Announcing React Native 0.64 with Hermes on iOS

This React Native release ships with support for Hermes on iOS. Hermes is an open source JavaScript engine optimized for running React Native. It improves performance by decreasing memory utilization, reducing download size and decreasing the time it takes for the app to become usable or “time to interactive” (TTI).


Articles

React API evolution

Alex Kotliarskyi (who works on React Native at Facebook) writes about the the evolution of the React API since its earliest days. He specifically talks about defining components and sharing common code between components.

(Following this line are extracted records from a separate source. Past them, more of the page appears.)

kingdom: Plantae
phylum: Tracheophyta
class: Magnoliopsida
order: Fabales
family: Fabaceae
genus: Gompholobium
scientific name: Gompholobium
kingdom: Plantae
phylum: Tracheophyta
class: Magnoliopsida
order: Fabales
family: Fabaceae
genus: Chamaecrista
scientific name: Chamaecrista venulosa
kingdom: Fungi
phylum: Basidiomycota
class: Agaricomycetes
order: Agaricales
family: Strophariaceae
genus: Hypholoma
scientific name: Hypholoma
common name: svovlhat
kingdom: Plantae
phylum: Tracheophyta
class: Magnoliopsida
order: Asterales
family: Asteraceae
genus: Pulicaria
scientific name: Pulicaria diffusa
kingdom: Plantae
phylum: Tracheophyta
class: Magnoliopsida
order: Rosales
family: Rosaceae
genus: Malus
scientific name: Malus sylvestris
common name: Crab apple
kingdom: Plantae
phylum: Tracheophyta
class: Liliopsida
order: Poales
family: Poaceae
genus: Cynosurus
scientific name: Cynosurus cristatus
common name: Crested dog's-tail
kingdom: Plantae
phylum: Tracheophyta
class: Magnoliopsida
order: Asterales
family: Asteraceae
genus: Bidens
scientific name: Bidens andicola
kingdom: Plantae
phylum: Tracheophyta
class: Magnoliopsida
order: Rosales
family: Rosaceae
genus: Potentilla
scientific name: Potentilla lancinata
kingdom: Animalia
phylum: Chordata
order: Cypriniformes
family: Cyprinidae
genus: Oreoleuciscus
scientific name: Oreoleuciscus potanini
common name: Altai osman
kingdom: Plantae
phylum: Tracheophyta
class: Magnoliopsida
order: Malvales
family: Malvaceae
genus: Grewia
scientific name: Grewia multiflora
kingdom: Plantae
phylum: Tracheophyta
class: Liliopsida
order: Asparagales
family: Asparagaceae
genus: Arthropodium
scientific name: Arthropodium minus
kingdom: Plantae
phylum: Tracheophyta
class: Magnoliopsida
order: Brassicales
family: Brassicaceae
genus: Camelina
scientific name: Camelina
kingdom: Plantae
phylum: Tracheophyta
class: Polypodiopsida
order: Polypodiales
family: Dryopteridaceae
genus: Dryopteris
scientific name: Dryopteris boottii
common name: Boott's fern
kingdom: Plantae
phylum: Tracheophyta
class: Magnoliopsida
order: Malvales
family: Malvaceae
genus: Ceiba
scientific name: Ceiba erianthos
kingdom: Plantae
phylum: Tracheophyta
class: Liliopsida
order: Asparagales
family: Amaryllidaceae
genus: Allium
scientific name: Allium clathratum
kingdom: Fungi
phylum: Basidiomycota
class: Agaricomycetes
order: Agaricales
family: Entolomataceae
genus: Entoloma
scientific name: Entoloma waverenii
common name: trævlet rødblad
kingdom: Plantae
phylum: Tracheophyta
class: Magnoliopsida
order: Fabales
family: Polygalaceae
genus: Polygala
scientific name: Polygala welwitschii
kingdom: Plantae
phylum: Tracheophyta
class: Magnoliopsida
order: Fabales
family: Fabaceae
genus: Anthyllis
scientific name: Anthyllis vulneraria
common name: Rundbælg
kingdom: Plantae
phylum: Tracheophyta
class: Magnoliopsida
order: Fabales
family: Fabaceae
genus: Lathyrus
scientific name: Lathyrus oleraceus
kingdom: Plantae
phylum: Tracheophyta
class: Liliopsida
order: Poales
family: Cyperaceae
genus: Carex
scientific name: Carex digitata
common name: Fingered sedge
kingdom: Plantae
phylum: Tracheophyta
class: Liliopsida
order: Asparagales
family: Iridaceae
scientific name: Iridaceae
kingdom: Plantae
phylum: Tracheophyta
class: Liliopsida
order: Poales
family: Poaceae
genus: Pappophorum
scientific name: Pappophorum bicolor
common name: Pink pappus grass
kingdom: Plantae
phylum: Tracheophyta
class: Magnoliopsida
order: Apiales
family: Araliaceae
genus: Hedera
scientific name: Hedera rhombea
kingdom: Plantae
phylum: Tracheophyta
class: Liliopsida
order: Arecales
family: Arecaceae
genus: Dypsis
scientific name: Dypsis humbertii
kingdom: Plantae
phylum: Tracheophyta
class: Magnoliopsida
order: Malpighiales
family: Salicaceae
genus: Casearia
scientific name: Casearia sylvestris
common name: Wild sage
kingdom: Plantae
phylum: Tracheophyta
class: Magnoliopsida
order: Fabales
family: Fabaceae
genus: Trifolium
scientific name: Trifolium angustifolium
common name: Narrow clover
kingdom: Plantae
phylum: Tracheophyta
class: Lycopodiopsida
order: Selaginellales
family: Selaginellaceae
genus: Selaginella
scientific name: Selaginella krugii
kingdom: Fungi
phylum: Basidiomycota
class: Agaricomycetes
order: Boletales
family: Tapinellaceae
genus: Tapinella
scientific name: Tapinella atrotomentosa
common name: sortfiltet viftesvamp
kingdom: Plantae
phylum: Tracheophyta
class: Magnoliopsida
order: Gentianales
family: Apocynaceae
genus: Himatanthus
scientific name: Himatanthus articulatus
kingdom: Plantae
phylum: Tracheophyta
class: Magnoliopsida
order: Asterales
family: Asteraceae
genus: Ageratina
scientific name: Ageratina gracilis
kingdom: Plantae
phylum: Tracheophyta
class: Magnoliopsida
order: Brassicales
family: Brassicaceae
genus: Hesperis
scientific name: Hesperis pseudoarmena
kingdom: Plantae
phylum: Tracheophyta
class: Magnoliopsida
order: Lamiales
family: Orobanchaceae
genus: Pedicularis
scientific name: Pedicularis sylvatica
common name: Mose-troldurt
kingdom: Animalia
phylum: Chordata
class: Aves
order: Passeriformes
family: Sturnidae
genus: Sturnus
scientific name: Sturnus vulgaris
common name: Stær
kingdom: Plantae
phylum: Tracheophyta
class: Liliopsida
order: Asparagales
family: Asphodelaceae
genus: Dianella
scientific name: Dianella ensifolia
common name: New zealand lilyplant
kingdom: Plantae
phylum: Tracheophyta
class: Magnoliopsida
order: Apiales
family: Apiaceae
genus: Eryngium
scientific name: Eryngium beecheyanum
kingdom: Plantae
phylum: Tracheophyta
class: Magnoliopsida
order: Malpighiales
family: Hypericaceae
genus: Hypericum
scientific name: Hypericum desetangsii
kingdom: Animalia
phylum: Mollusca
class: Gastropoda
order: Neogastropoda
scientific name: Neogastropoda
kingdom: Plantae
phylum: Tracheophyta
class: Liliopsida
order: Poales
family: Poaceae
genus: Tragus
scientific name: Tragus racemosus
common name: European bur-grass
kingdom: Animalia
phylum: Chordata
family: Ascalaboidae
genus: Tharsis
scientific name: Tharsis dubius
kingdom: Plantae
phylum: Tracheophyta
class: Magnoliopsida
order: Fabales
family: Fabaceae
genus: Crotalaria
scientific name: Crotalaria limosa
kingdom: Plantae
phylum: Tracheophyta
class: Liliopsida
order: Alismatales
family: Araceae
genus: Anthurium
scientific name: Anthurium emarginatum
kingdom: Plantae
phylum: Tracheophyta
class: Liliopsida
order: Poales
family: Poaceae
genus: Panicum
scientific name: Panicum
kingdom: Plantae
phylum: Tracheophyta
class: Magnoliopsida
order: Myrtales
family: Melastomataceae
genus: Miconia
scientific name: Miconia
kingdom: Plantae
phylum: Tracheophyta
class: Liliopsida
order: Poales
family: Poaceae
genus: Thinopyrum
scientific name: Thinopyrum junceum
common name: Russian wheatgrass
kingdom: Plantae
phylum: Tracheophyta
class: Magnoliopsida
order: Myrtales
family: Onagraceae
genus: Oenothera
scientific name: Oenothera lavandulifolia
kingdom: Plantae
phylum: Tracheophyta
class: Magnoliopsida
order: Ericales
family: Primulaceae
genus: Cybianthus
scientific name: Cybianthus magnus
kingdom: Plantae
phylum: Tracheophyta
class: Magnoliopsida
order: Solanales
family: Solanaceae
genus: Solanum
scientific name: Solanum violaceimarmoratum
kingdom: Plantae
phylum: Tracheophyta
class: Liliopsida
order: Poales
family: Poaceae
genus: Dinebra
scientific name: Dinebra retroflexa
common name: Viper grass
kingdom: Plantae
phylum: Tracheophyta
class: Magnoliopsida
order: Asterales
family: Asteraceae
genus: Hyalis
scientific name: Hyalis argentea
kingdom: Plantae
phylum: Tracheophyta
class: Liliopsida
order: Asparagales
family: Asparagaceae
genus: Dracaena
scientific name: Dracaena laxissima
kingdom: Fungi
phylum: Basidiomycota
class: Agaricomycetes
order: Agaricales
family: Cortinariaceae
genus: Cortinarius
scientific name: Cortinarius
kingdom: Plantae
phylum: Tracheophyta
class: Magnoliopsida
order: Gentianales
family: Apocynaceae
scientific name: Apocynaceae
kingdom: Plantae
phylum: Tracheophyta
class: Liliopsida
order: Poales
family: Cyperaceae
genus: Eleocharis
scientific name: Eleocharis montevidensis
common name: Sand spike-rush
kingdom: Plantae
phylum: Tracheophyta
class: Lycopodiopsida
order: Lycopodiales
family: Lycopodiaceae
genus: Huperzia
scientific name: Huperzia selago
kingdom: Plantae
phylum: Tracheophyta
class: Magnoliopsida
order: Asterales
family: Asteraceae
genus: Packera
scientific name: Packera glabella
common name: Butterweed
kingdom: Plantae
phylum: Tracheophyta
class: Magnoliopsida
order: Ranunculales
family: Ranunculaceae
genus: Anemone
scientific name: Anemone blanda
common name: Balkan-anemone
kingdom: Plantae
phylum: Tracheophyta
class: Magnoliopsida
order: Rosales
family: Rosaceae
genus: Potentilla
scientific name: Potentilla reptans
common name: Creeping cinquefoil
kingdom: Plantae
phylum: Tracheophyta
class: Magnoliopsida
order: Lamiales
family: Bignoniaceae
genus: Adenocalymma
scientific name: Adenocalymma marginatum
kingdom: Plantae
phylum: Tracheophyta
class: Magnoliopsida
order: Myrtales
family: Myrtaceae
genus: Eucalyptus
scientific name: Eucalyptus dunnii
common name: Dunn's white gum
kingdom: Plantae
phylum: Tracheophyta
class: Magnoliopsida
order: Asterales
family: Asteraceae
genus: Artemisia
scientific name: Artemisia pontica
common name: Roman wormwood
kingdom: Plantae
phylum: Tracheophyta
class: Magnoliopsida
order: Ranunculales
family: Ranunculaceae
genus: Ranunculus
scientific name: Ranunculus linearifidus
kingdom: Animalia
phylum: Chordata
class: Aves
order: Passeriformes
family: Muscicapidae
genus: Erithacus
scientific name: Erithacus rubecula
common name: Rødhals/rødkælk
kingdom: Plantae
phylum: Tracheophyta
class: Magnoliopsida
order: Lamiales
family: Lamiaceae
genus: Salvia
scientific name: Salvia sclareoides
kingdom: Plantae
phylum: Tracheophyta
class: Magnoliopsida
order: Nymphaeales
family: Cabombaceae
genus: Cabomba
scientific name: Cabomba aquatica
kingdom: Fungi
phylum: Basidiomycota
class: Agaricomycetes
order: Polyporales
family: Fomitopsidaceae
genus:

Comparing Svelte and React

In this in-depth article, Jack Franklin from the Chrome DevTools team writes about his experience building a side project Pomodoro app in React and later in Svelte. He talks about about his preferences and what he finds easier and harder with each framework.

Flutter vs Native vs React-Native: Examining performance

Is the old stereotype that "cross platform apps are slow" still true? This article tries to answer that question and by sharing the results of performance tests showing mathematical calculations of number Pi implemented in various native and cross-platform approaches.

My experiences creating a Netflix clone using micro-frontends

In this article, Dante De Ruwe goes over what microfrontends are, why they are useful, and what frameworks exist to make implementing them easier. He also share my experiences creating a project by myself using React and Piral, an open-source framework for creating modular applications.


Tutorials

Creating a web application using React, Yarn workspaces, TypeScript, esbuild, and Express

This in-depth tutorial, Aymeric Chauvin walks through each step of setting up a minimal web application using Yarn's workspace, TypeScript, esbuild, Express, and React in a monorepo pattern.

Add Voice Recognition to React Native Without Adding the Cloud

In this tutorial, you'll learn how to add offline speech recognition to a simple React Native clock app.

Lazy loading React Native components from a server

Sarath walks us through his method for adding placeholders to an app that can display content fetched from a server. He also demonstrates how to build and host that content on the server as React Native components. Doing this allows you to push new, feature-rich content to mobile apps without pushing app store updates.


Projects

SimipleR State

SimpleR State bills itself as "the simplest app state management for React" thanks to a minimalist API, easy-to-unit-test state logic, and the way it allows you to use plain functions to update state. It's smade specifically for React, and built on React hooks.

Compiled

A familiar and performant compile time CSS-in-JS library for React. Created by Atlassian Labs.

react-ssr-prepass

react-ssr-prepass is a partial server-side React renderer that does a prepass on a React element tree and suspends when it finds thrown promises. It also accepts a visitor function that can be used to suspend on anything.


Videos

How to make it Rain with CSS Animation, React, & Styled Components

In this 20-minute video, Chris Power shows you how to make emojis rain down on your site. He specifically makes it rain the poop emoji, but you could do whatever you want. This is a fun, light tutorial that might teach you something new about making React, Styled Components, and CSS work nicely together.